LOTL, too funny, I recommended monsterguts to you in the Vortex thread not knowing that is where you got it!

With the chiller, you will need a tube to drain the melting ice somewhere. It isn't a biggie but you'll have to have a reservoir or somewhere for it to go. I'll try to post some pictures this weekend to show you what I mean on that plus the sizing you asked about in the Vortex thread. 

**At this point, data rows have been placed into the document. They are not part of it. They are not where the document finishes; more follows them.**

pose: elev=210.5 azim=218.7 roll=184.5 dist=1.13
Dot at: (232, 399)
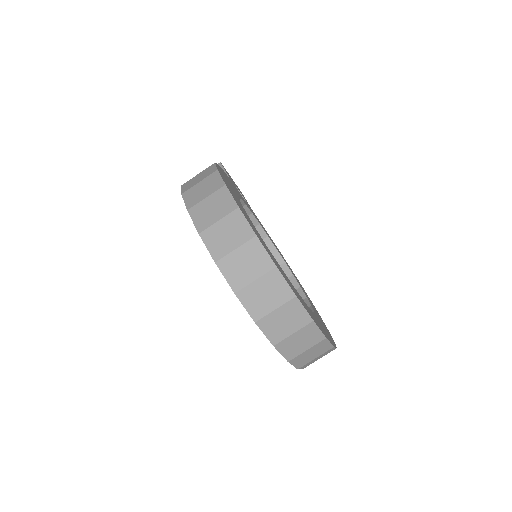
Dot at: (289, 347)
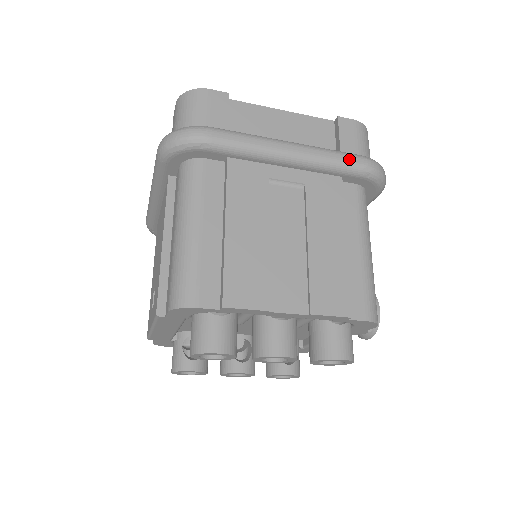
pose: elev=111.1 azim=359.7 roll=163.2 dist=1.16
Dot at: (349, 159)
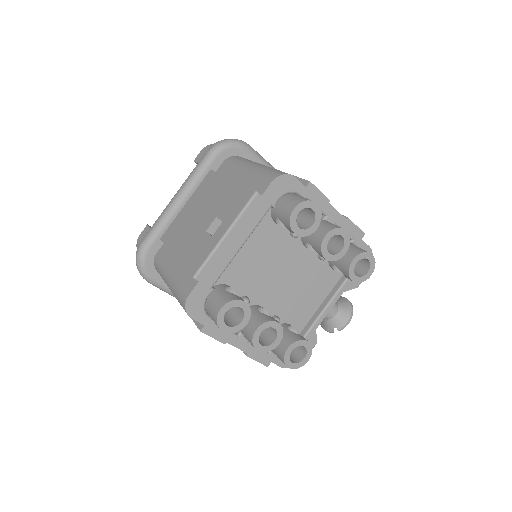
Dot at: occluded
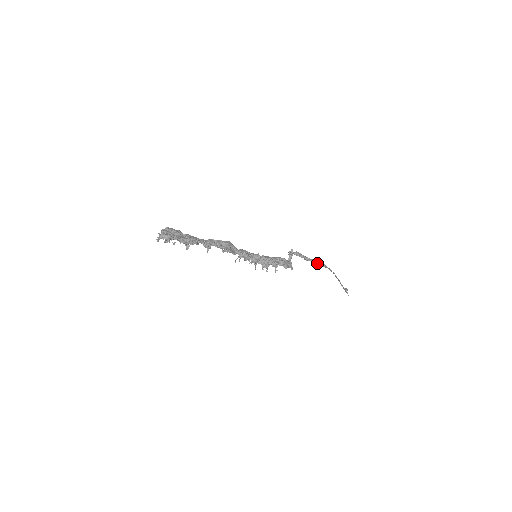
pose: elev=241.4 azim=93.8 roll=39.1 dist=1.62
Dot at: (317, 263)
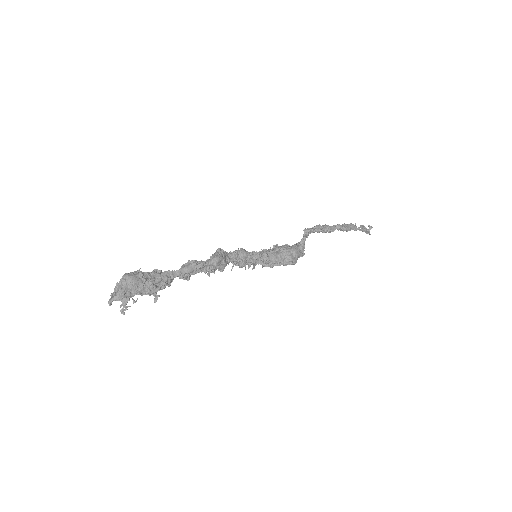
Dot at: (340, 230)
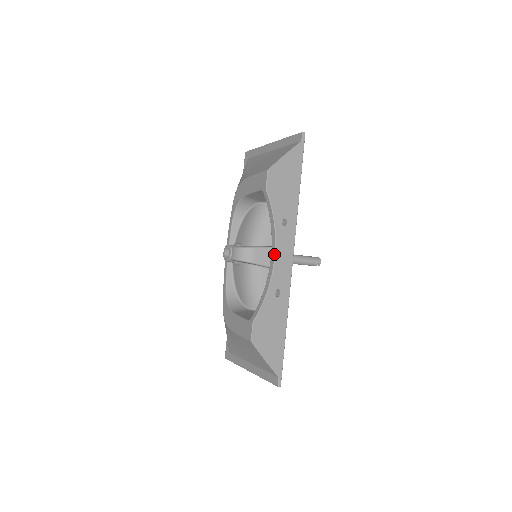
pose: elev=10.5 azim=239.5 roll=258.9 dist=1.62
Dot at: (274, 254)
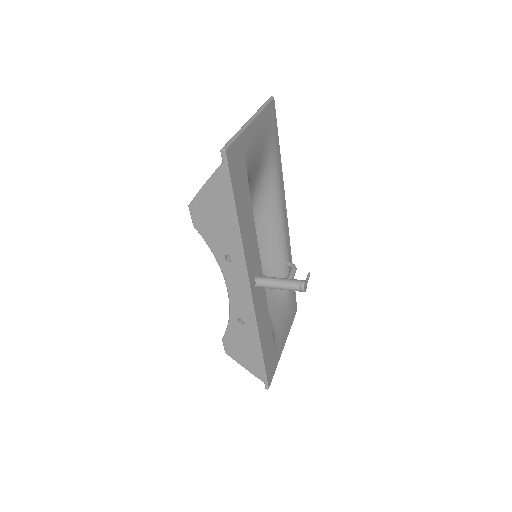
Dot at: occluded
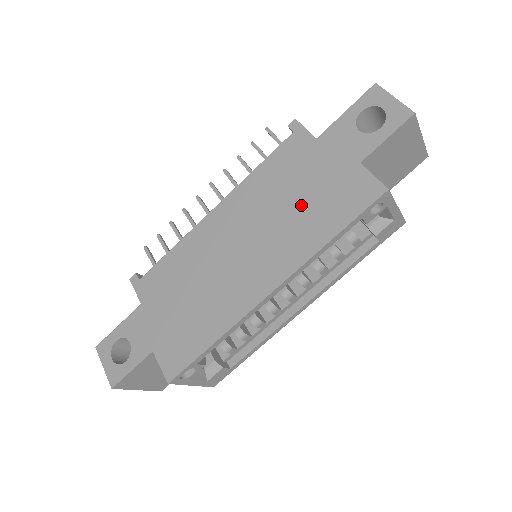
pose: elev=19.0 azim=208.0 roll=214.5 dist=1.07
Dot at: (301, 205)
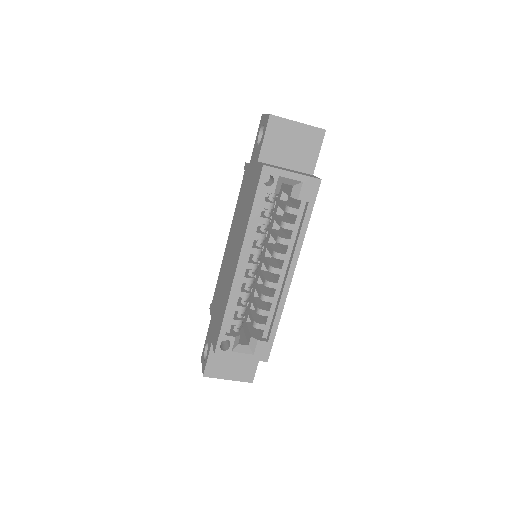
Dot at: (245, 206)
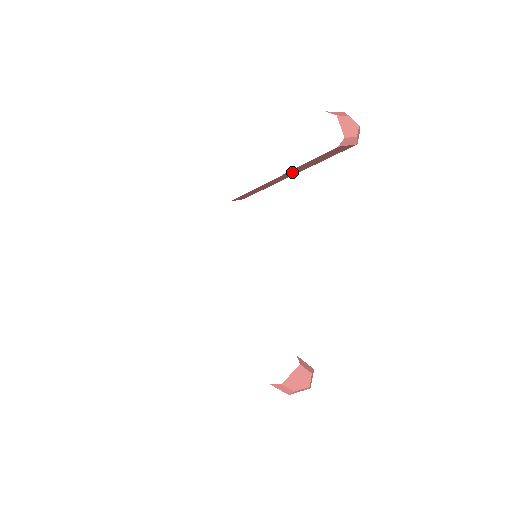
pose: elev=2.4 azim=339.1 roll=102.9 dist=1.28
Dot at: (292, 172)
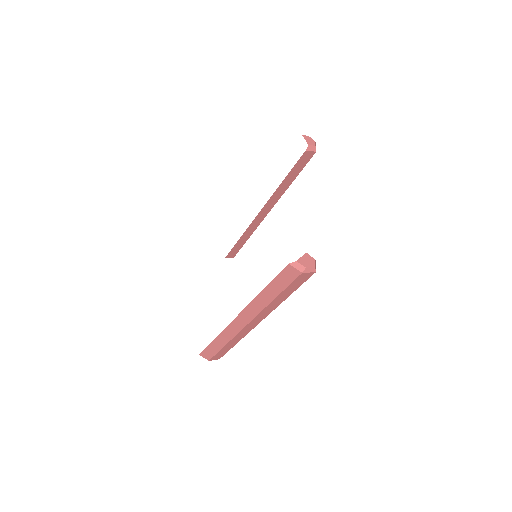
Dot at: (275, 196)
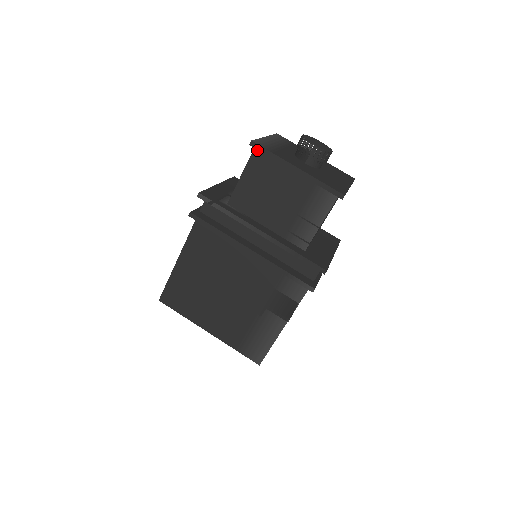
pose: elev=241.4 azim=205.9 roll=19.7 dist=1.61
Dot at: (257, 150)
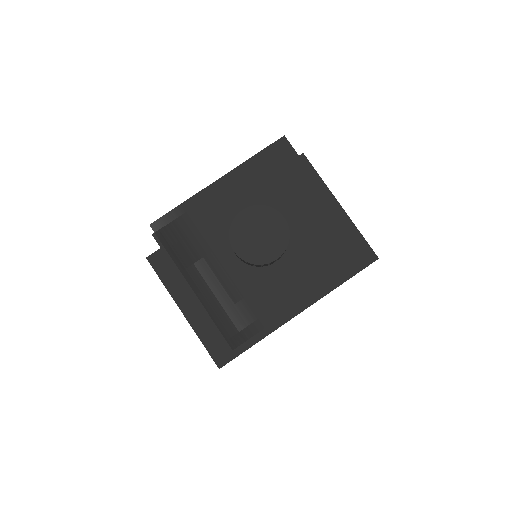
Dot at: (240, 336)
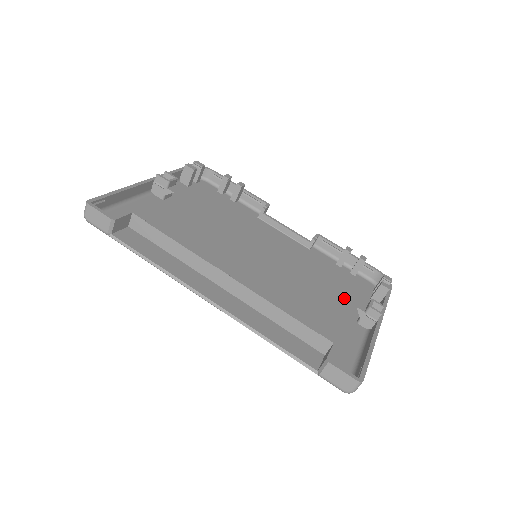
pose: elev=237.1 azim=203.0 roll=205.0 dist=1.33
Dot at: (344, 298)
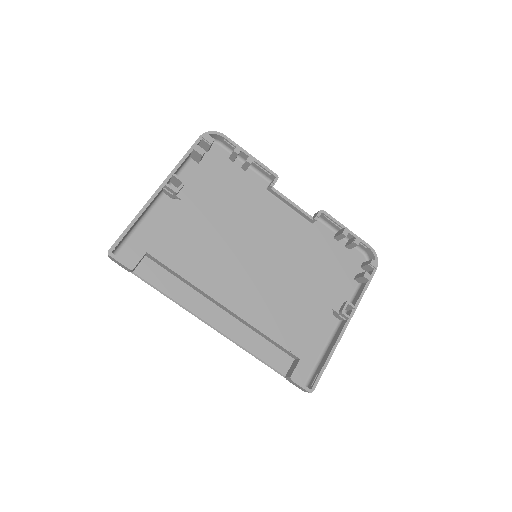
Dot at: (329, 286)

You are going to LOVE this fogger!


----------



## Daphne (Oct 18, 2006)

LOTL, I posted info on my chiller in the Vortex thread for you but can't figure out how to post the picture.


----------



## Hellrazor (Jun 18, 2006)

Fog from fog machines will make fire alarms go off. Trust me, I know this from experience so be careful with how much you use.


----------



## LOTL (Aug 27, 2007)

Holy crap i hope this Froggys Juice is worth the money. $25 pr/gallon plus $11.50 ground shipping!!!


----------



## jackielantern (Aug 28, 2007)

I had a fog machine going in a 20'x20' room & about halfway thru the night had to turn it off because of fumes that were irritating to the lungs. I couldn't open windows too much because of the noise - didn't want to push it too far with the neighbors.


----------



## LOTL (Aug 27, 2007)

jackielantern said:


> I had a fog machine going in a 20'x20' room & about halfway thru the night had to turn it off because of fumes that were irritating to the lungs. I couldn't open windows too much because of the noise - didn't want to push it too far with the neighbors.

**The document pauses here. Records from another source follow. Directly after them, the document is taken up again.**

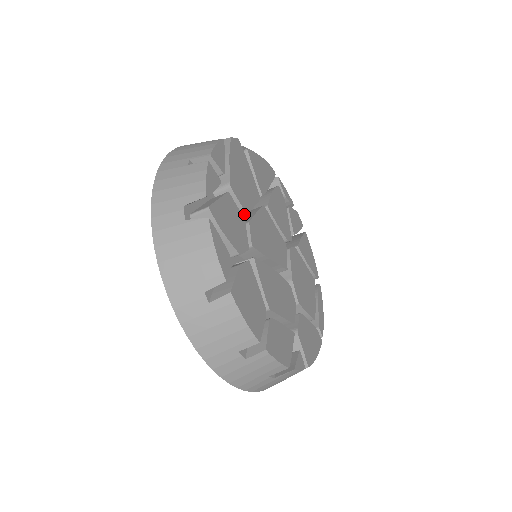
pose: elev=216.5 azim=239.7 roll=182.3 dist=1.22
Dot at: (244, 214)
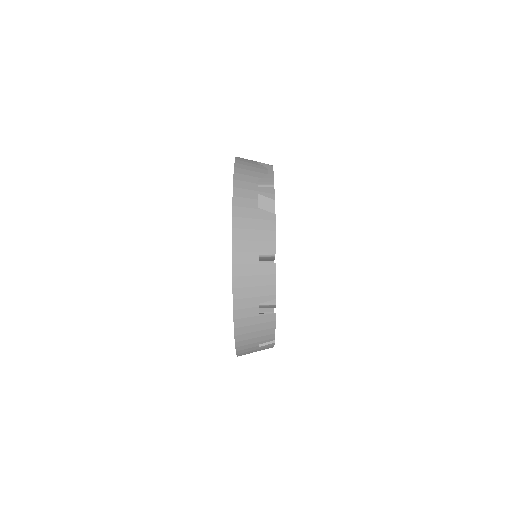
Dot at: occluded
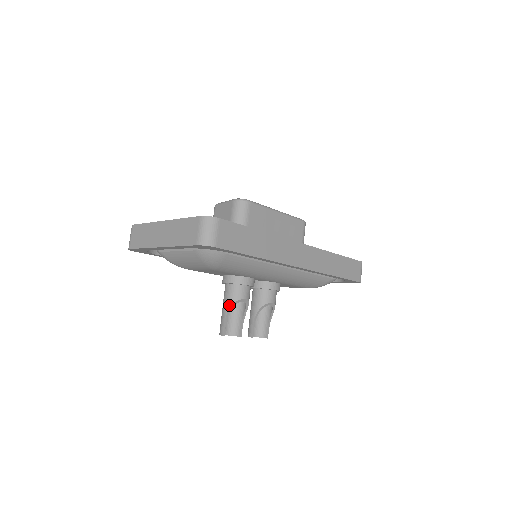
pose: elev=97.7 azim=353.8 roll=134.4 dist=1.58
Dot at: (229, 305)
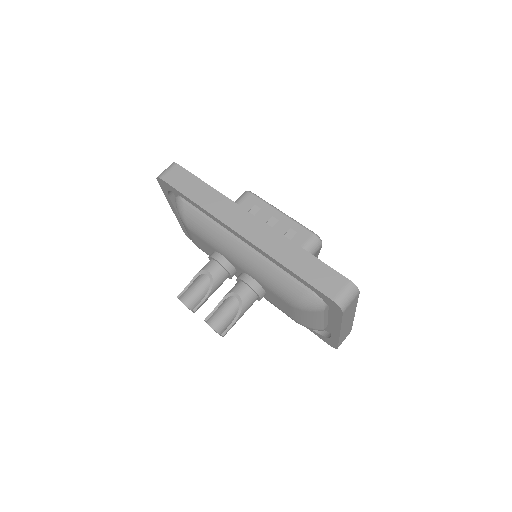
Dot at: (197, 274)
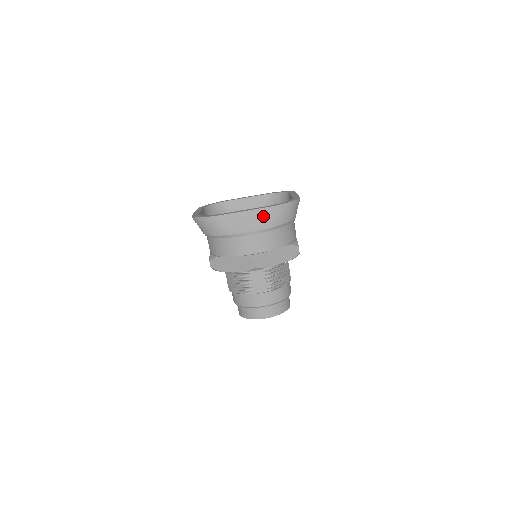
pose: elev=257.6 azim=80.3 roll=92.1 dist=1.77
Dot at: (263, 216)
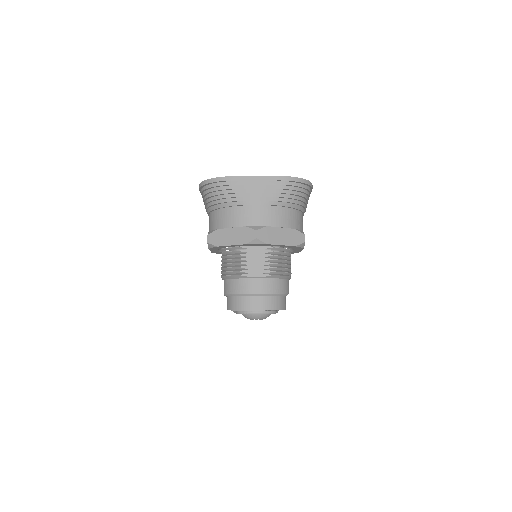
Dot at: (274, 186)
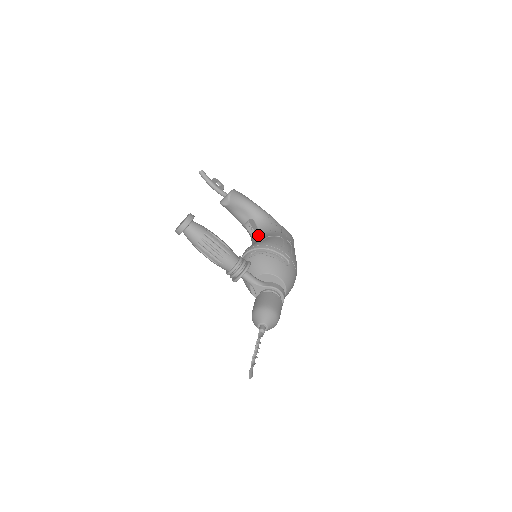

I can see a normal fog machine without chiller in a room that size being an issue.
The room im using this in is much larger, has good ventilation, and with the fog staying close to the floor (i hope) and the juice being quick dissipating im hoping for much different results. There is a door right in line with the dance floor, that ill have a fan sitting next to just in case. If using it indoors present too many problems, ill give everyone here first dibs on the Fogger and Chiller after Halloween.


----------



## jackielantern (Aug 28, 2007)

LOTL,
We had the standard cheapo fog machine with a chiller. It turned out to be ok....half way thru the night I think everyone was in an alcohol induced fog anyway. hehe GOOD TIMES!!

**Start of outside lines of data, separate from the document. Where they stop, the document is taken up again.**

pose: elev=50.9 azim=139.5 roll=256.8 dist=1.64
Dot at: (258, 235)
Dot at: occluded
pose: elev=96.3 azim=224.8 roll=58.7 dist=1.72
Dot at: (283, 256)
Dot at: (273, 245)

Sounds like you'll be fine as far as fumes go. I hope you have better luck with the fog staying low, didn't work to well for us.


----------



## Nchaunting (Sep 13, 2007)

Carefull doing it inside, we put one inside and we have hardwood floors and well I busted my butt. Not so much fun.


----------



## LOTL (Aug 27, 2007)

Well i got the chiller finished and tested this week. I posted pics at the links below and some videos on youtube. I posted most of my results in the Vortex chiller thread.
Pics: http://www.flickr.com/photos/[email protected]/
Videos: 



Vortex Chiller Thread: http://hauntforum.com/showpost.php?p=162154&postcount=588

From all of the testing that ive done these last 2 days, there has been little to no buildup on the tile floor where ive been doing the testing. Dont know if this is due to the Froggys Quick dissipating juice im using, the VEI-930T fogger or a combination of both.
Unfortunately my testing tonight showed me that with a lot of movement in the low lying fog, it causes the fog to raise up fairly easily. I guess ill see how it goes come Halloween.


----------